The rally comes at a critical juncture for the proposed merger of Landmark and Steward. Around the same time Couture was admitted to Landmark, Health Director David Fine said the parties, after missing two deadlines to submit a complete application, would be given one last chance to do so.
On Jan. 11, health officials confirmed that Steward and Landmark had successfully supplied the requested paperwork on time. But they are still evaluating whether the materials constitute a complete application under the Hospital Conversions Act, the complex state law that gives DOH and the Attorney General’s Office the power to approve the merger.
Health Department spokesman Robert Marshall said Tuesday he did not know how much longer it would take to make the determination, but he was optimistic that the regulators could reach a decision without setting any more new deadlines.
“I don’t want to understate how important it is for this process to move swiftly and efficiently,” Fontaine said on the steps of the Cannon Building. “It is critical that we maintain these jobs in the city as we work toward our own economic revitalization.”

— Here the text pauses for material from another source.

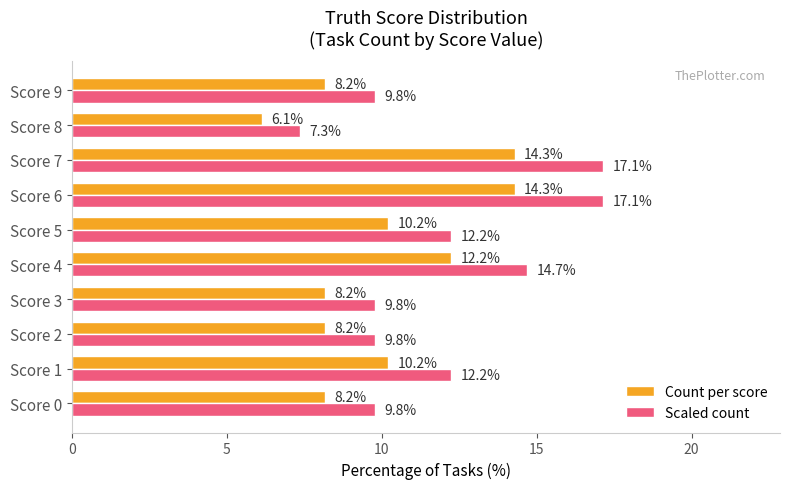

What is the maximum value for Count per score?

14.3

Callaci said Landmark and its sister facility in North Smithfield, the Rehabilitation Hospital of Rhode Island, employ a combined 1,200 workers. “Jobs, jobs, jobs,” said Callaci — that’s what’s at stake in the merger. And if those jobs disappear, the spinoff economic activity driven by the hospital will dry up, too.
“It’s not often you see labor and business standing at the same podium to talk about the issue of jobs,” said Gregory, the chamber president. “We’re together on this one.”

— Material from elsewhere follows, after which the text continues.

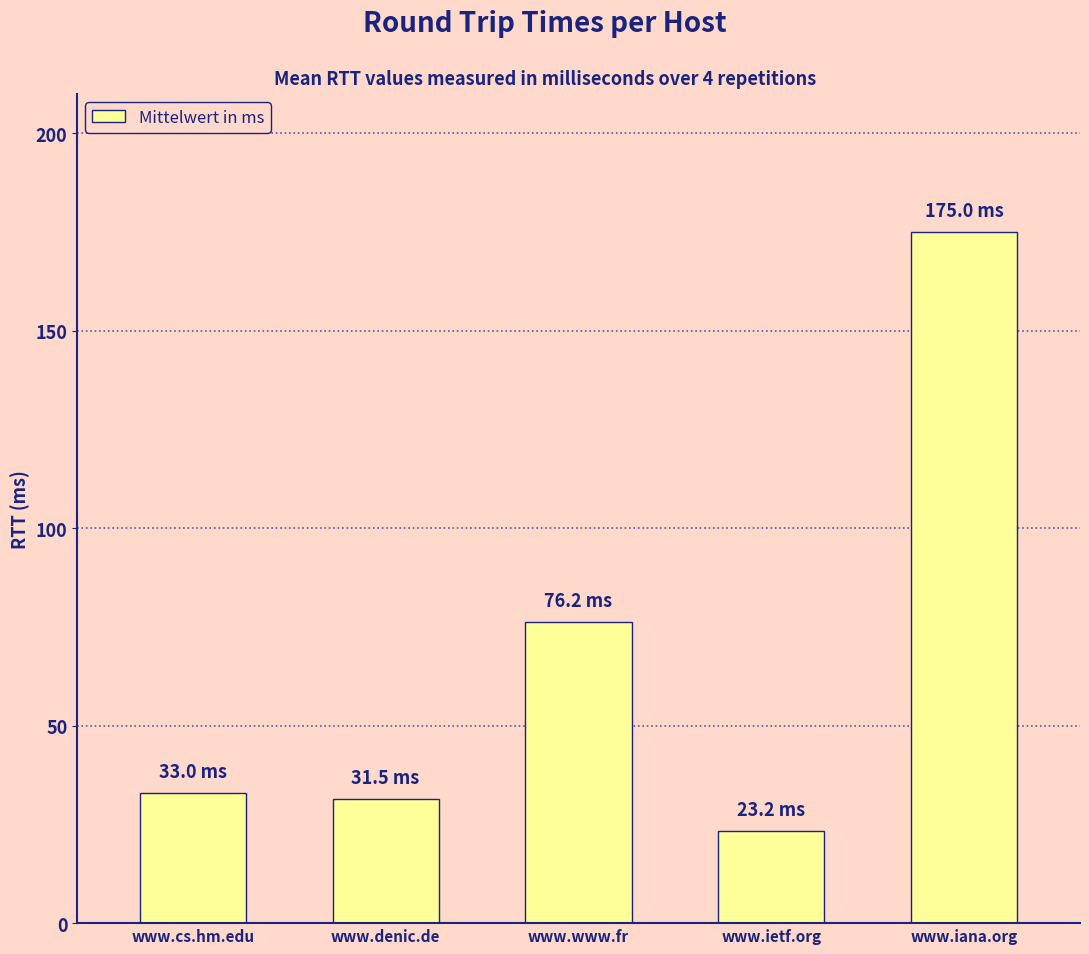

What is the change in value from www.www.fr to www.ietf.org?

-53.0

Gregory said it’s hard to quantify how disastrous the failure of the hospital could be for the city, but ultimately the loss of health care and employment opportunities would translate into a lower quality of life for residents. Gregory said it’s not just the health care workers who would be in jeopardy, “It’s all the other jobs right down to the local florist that’s delivering flowers to the hospital every day.”
Landmark filed for receivership in June 2008 and sought a merger under the supervision of Superior Court Judge Michael Silverstein and his court-appointed special master, Pawtucket lawyer Jonathan Savage. In May, the judged deemed Steward, owner of 10 for-profit hospitals in Massachusetts, to be the only qualified bidder as several other suitors, including two from Tennessee, were cast aside.
The successful sale of the hospital has been widely portrayed as Landmark’s last hope for survival in an increasingly competitive health care environment.
For Couture, it’s a personal issue.
“I owe my life to the doctors at Landmark,” he says. “That was my Christmas present.”